For decades, the general public has only associated smoking as a risk factor for lung cancer, but health experts now know that there are many more factors that can contribute to the development of lung diseases. However, because of the public’s continued false perception, non-smokers with lung cancer face increasing stigma.
Katie Brown — vice president of LUNGevity, the largest national lung cancer-focused nonprofit organization — notes that environmental factors such as radon, pollution, exposure to carcinogens and even genetics play a part in the development of lung diseases, many which are out of an individual's control.
Catherine Bonham, assistant professor in pulmonary and critical care at the University hospital, agrees with Brown on the complexity of issues that can impact lung cancer’s development. For example, Bonham mentioned that some individuals are inherently at a higher risk of developing lung conditions because of their jobs.
Bonham also mentions that people working in industries with dust or those who use non-clean fuel to cook food, most often women, are exposed to above average levels of dust particles and oils.
Additionally, the socioeconomic status of families contributes to the disproportionate impact of lung diseases across the U.S. population. For example, those with low incomes cannot always afford the luxury of hiring cleaners or have the time to clean their houses themselves, forcing them to make do with mold, dust, animals and bugs, which increases the chances of asthma and lung disease, Benton said.
Those who do not have many choices in their selection of homes and are forced to live near the highways are also subject to “more pollution” and “less parks and open spaces to help them maintain a healthy lifestyle,” said Bonham.

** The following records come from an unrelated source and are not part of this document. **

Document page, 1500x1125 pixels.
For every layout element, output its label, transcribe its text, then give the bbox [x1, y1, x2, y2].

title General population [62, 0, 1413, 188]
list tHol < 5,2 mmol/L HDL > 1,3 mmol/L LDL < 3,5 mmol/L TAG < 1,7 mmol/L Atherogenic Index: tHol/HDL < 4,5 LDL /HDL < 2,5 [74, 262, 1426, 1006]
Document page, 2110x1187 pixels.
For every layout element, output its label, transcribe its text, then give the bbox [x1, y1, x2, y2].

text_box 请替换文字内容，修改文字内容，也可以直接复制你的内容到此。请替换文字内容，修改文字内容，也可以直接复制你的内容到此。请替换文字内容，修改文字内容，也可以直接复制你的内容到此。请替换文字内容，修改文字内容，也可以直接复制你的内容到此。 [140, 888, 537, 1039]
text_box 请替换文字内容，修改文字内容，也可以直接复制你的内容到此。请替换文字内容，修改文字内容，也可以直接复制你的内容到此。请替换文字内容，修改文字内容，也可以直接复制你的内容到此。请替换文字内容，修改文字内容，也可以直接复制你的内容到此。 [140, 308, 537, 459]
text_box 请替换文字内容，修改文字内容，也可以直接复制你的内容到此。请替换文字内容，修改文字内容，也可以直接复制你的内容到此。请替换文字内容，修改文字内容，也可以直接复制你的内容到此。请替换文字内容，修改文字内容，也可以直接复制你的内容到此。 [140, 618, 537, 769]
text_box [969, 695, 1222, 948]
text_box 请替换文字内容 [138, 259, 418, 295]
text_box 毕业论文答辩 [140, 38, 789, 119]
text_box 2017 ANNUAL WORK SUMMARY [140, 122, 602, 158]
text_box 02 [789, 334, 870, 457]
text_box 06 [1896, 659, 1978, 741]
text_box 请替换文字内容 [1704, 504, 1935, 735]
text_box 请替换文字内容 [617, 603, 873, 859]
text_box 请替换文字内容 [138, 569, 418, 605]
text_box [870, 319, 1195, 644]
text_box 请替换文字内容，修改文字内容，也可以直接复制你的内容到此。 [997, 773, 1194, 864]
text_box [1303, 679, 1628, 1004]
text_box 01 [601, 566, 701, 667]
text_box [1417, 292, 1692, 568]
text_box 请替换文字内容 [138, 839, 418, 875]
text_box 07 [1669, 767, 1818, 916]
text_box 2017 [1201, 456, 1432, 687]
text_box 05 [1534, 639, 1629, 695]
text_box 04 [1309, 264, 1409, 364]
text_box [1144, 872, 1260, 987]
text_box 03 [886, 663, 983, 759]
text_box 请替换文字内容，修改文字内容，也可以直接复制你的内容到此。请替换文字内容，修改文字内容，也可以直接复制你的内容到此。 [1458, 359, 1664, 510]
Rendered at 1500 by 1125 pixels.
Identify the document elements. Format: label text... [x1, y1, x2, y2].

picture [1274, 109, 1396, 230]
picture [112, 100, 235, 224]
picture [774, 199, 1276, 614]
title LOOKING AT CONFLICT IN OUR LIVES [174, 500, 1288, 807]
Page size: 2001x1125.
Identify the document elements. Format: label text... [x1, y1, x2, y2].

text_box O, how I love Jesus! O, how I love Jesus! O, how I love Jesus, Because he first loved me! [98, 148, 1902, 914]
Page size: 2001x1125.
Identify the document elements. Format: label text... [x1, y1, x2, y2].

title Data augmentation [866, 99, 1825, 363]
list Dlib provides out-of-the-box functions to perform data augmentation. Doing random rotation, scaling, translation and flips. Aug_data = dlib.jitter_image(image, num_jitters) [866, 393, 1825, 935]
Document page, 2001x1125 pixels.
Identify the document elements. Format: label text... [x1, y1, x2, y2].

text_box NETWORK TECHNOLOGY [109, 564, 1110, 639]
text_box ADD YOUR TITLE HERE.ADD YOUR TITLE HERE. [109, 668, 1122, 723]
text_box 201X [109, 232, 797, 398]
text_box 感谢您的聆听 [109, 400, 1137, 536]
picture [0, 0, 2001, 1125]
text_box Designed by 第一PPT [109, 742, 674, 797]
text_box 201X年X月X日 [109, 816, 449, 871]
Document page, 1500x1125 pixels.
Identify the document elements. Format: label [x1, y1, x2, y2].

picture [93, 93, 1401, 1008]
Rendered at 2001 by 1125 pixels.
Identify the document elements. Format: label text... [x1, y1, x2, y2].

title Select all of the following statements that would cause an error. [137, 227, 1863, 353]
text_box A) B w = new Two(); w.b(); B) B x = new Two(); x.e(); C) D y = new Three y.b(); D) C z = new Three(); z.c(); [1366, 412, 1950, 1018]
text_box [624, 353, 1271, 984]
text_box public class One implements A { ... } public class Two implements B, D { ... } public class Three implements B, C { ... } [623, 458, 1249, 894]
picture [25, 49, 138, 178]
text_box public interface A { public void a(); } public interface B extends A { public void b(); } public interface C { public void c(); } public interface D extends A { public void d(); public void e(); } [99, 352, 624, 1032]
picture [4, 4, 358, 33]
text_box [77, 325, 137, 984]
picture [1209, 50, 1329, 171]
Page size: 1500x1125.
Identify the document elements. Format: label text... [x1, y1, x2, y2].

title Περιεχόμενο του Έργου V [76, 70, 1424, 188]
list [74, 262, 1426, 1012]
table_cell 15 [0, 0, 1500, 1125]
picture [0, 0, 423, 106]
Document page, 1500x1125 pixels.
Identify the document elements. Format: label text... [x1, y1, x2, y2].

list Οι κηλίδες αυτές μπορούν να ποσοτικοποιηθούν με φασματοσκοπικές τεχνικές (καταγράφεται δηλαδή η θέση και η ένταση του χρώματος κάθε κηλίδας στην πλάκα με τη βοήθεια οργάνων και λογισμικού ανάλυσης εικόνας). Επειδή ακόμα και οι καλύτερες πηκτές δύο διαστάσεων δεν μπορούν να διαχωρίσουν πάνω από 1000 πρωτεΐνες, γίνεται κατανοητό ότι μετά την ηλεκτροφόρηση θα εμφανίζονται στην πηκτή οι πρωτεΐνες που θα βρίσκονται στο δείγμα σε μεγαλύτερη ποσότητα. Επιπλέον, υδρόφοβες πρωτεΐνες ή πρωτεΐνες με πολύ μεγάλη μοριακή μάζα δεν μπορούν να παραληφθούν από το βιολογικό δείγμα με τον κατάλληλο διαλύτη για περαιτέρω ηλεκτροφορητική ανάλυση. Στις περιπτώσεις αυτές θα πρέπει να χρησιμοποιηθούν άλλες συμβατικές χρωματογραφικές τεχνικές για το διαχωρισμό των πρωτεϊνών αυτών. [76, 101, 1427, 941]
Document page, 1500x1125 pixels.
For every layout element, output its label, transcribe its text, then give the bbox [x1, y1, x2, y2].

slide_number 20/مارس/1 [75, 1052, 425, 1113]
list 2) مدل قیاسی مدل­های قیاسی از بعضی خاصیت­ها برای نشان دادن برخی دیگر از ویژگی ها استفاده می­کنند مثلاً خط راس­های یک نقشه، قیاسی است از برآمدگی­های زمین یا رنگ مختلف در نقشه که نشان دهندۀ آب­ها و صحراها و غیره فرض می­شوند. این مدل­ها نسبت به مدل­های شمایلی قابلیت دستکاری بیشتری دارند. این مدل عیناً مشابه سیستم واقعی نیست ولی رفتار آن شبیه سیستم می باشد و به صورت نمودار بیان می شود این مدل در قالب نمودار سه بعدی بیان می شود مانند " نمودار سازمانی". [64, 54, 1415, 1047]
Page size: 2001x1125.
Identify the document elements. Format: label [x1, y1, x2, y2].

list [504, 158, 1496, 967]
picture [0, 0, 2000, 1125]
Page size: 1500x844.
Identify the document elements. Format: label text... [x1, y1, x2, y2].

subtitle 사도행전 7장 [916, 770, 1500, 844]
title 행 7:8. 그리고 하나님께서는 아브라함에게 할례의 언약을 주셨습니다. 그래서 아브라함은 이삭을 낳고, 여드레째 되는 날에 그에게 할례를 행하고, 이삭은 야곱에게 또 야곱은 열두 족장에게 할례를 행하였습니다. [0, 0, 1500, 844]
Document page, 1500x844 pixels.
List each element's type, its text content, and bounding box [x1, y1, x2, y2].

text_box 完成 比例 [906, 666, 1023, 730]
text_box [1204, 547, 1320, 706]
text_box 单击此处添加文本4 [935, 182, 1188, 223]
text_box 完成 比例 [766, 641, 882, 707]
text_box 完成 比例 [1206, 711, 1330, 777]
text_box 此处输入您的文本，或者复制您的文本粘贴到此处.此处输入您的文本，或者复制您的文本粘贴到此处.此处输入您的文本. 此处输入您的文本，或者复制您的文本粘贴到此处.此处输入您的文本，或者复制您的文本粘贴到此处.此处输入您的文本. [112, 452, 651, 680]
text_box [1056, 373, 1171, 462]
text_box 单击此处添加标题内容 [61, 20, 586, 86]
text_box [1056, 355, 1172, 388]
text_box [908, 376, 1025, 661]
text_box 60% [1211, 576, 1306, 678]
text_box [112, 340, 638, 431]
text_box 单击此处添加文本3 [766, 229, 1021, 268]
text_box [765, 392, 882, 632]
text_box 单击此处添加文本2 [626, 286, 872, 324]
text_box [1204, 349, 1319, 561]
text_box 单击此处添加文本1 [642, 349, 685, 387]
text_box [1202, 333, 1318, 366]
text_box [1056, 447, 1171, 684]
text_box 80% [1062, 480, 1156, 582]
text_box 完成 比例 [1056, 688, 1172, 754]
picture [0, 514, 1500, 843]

To Bonham, these instances exemplify the fact that a significant proportion of lung diseases are caused by environmental factors and are “no fault of the individual.”
However, despite the multitude of causes that can influence the development of lung cancer, many still hold stigmas against those who develop such conditions.
Lee Johnson, assistant professor of Nursing, said that the past public health programs aimed at smoking cessation often painted smoking in a negative light. Although these programs had the intention of raising health awareness, it also led to a stigma associated with smoking.
“Stigmas associated with lung cancer can cause a patient to feel shame, guilt and isolation [and] may also cause a patient not to seek the resources, services and support that they deserve,” Brown said in an email sent to The Cavalier Daily.
Bonham said that individuals with lung diseases will often feel shame while wearing an oxygen tank and face loneliness in their struggles, especially if they encounter people who “misunderstand their disease and tell them that they ‘deserve’ their condition because of their poor lifestyle choices.”
Because these issues are not commonly discussed, they are not generally known to the public, despite their importance.
“People are less aware of these diseases and less money gets contributed to treating these conditions,” Bonham said.
Bonham also said that another reason why there is a stigma surrounding lung disease for non-smokers is because families typically do not discuss these issues, which can lead these patients to feel less supported.
In fact, the mental aspects of lung diseases may be just as detrimental as the physical aspects.
“Individuals who reported higher levels of stigma also reported higher levels of symptoms interfering with their life, and this would include psychological symptoms,” Johnson said in an email to The Cavalier Daily.
Her results also suggested that “those who felt more stigmatized might also have a lower quality of life,” she wrote.
If there is somebody in your life who struggles with lung disease, Bonham suggests showing them kindness and reaching out to them to initiate a relationship so that they do not feel a sense of isolation.
“[You] are never alone,” Bonham wants all lung cancer patients to know, “There are many people who are willing to help,” such as those at the American Lung Association.
In order to make such individuals feel comfortable, Bonham encourages patients to have open conversations about the issue with their circle of friends and family.
“It may be hard to get the conversation going [because] people may feel awkward, [but] once the conversation is going, it can be a very positive thing to talk about,” Bonham said.